[Limb landmark coordinates]
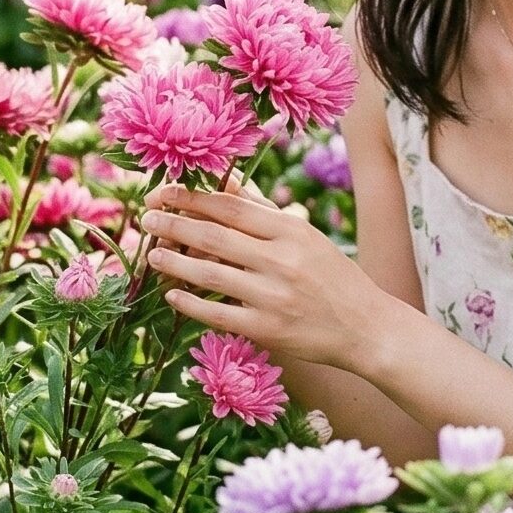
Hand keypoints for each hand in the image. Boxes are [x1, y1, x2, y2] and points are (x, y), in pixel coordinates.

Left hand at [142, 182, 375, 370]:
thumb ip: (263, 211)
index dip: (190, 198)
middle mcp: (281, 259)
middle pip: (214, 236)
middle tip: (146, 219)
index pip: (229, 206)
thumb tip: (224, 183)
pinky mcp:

* * *

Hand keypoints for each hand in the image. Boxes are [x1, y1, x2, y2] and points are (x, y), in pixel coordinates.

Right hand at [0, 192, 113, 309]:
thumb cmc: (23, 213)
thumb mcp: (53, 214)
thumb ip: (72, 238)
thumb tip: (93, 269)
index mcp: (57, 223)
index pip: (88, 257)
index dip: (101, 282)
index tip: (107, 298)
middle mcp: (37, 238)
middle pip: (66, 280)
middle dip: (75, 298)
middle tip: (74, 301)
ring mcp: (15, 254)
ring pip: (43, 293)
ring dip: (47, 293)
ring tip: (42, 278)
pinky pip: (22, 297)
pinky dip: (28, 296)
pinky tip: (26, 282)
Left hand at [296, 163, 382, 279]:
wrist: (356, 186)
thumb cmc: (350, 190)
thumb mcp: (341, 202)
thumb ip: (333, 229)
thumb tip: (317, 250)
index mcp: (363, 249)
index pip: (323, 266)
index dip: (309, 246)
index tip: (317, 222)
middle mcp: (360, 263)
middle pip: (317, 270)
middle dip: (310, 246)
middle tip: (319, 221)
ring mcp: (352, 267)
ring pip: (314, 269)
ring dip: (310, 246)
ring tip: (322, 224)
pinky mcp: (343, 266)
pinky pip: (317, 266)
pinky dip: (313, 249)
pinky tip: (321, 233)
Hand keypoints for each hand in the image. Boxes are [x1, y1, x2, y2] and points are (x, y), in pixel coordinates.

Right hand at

What the exercise asks: Among the records, count every line where "ring" appears. Reply with the total alone.

Answer below: 8